Here are four reasons the charter system — which is in effect for a minimum of nine years — is a good idea:
More financial security for the teams — Each team with a charter will be guaranteed a minimum income each year, which will help them financially. And with the size of the starting fields being reduced from 43 cars to 40 each week, there are fewer slices of the pie to divvy up. More importantly, the teams can resell the charters, which adds value and economic security.
It helps the smaller teams — Sure, the NASCAR mega-teams will have charters for each of their cars. But the teams helped most by this are the smaller ones — Tommy Baldwin Racing, BK Racing, Germain Racing and others. With a guaranteed spot in the show every week, they have a more attractive package to sell to sponsors.
It will help attract new owners — With Roger Penske, Jack Roush, Richard Childress and Joe Gibbs all at least 70 years old and Rick Hendrick 66, NASCAR needs to start cultivating the next generation of team owners. Having a more stable and sustainable business model will help.

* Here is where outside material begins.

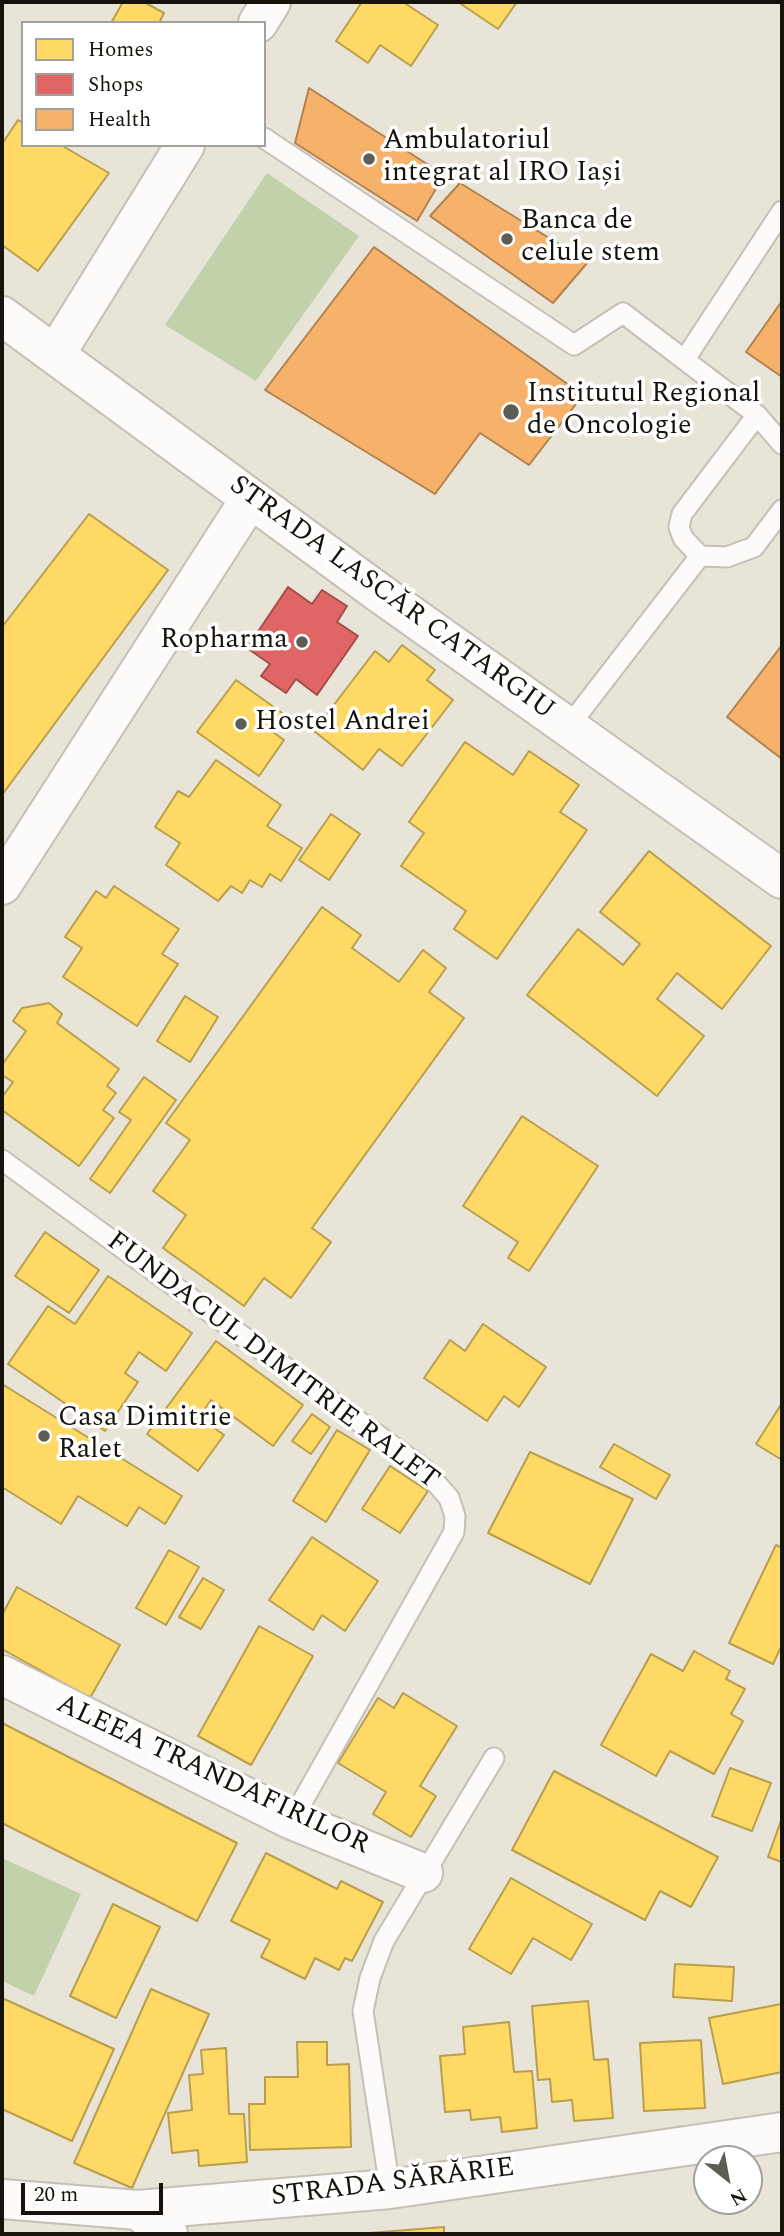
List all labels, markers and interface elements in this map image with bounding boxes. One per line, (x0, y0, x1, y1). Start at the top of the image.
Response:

The deal is win-win — NASCAR is a (mostly) benevolent dictatorship that sets the rules as it goes. Basically, the sanctioning body can do whatever it wants whenever it wants, whether the team owners agree or disagree. This new deal, while keeping the power in NASCAR’s hands, signals a new era of understanding and cooperation between the sanctioning body and the owners. For the sport to thrive, all sides must remain healthy and economically viable.